[Edited layout image data]
________________

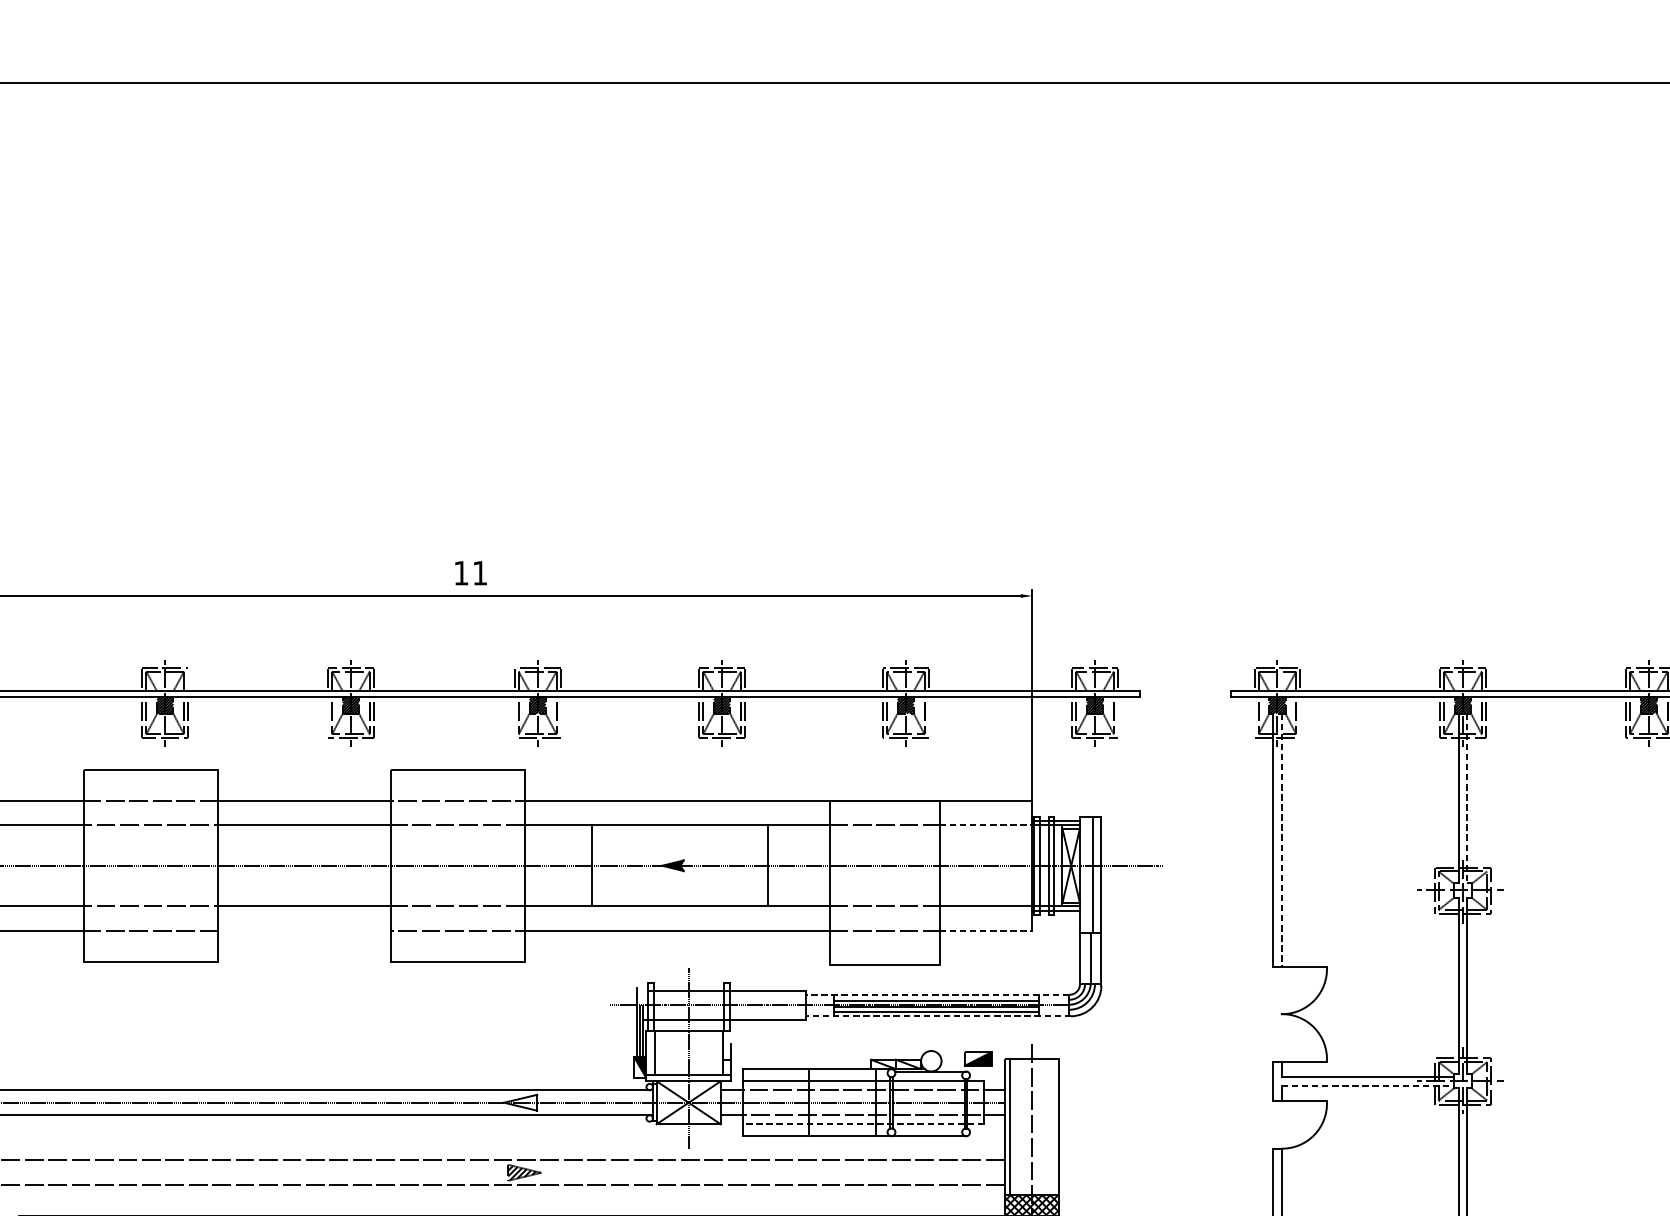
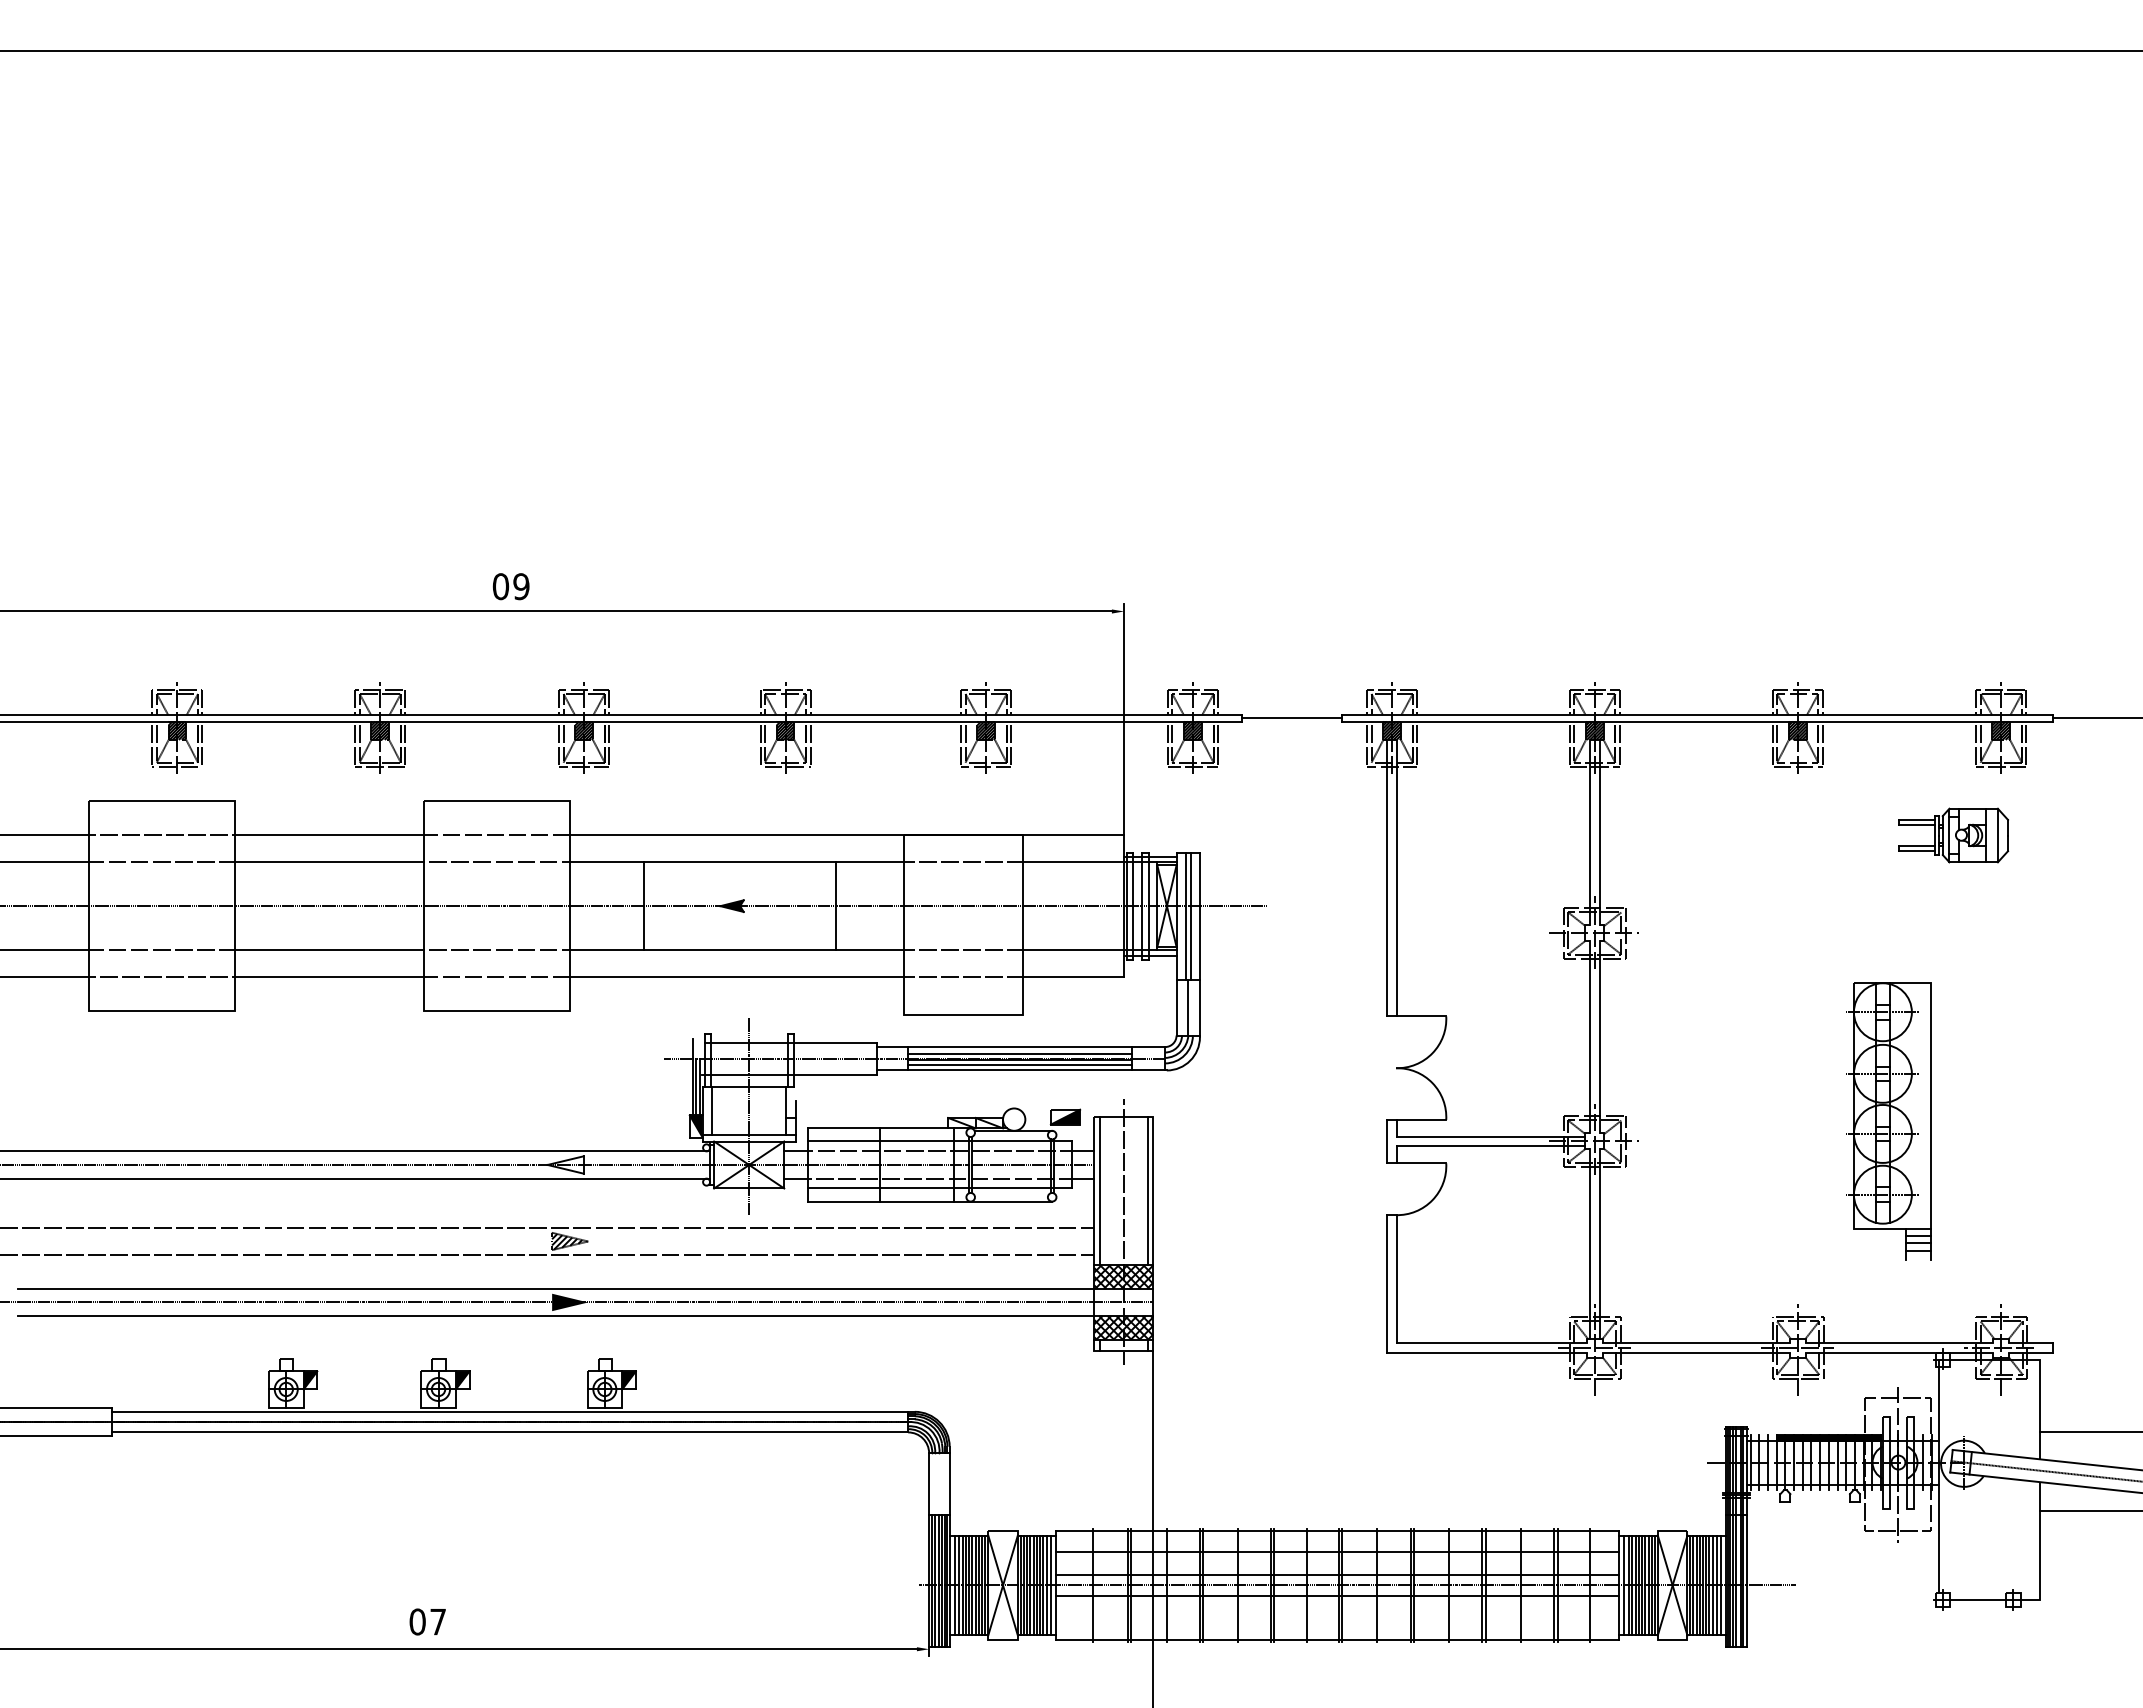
text: (470, 573) -> (510, 586), 11 -> 09
line: (188, 679) -> (202, 702), added
line: (1185, 693) -> (1291, 718), added
line: (328, 717) -> (355, 744), added
line: (515, 717) -> (559, 744), added
line: (560, 717) -> (609, 744), added
line: (928, 717) -> (1011, 744), added
line: (1117, 717) -> (1217, 744), added
line: (1254, 717) -> (1367, 744), added
line: (1300, 717) -> (1417, 744), added
line: (1467, 798) -> (1599, 832), dashed -> solid
line: (986, 825) -> (1074, 862), dashed -> solid
line: (1281, 840) -> (1396, 878), dashed -> solid
line: (1088, 875) -> (1185, 916), added
line: (304, 931) -> (329, 977), added
line: (986, 931) -> (1074, 977), dashed -> solid
line: (938, 995) -> (1021, 1047), dashed -> solid
line: (938, 1016) -> (1021, 1070), dashed -> solid
line: (1367, 1085) -> (1490, 1146), dashed -> solid
line: (863, 1124) -> (940, 1188), dashed -> solid
line: (1054, 1127) -> (1148, 1191), added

________________

• **REQUIRED ACTION**
From the first line to the last, copy the records above exactly and drop any pictures.

• **SOLUTION TO THIS EXERCISE**
text: (470, 573) -> (510, 586), 11 -> 09
line: (188, 679) -> (202, 702), added
line: (1185, 693) -> (1291, 718), added
line: (328, 717) -> (355, 744), added
line: (515, 717) -> (559, 744), added
line: (560, 717) -> (609, 744), added
line: (928, 717) -> (1011, 744), added
line: (1117, 717) -> (1217, 744), added
line: (1254, 717) -> (1367, 744), added
line: (1300, 717) -> (1417, 744), added
line: (1467, 798) -> (1599, 832), dashed -> solid
line: (986, 825) -> (1074, 862), dashed -> solid
line: (1281, 840) -> (1396, 878), dashed -> solid
line: (1088, 875) -> (1185, 916), added
line: (304, 931) -> (329, 977), added
line: (986, 931) -> (1074, 977), dashed -> solid
line: (938, 995) -> (1021, 1047), dashed -> solid
line: (938, 1016) -> (1021, 1070), dashed -> solid
line: (1367, 1085) -> (1490, 1146), dashed -> solid
line: (863, 1124) -> (940, 1188), dashed -> solid
line: (1054, 1127) -> (1148, 1191), added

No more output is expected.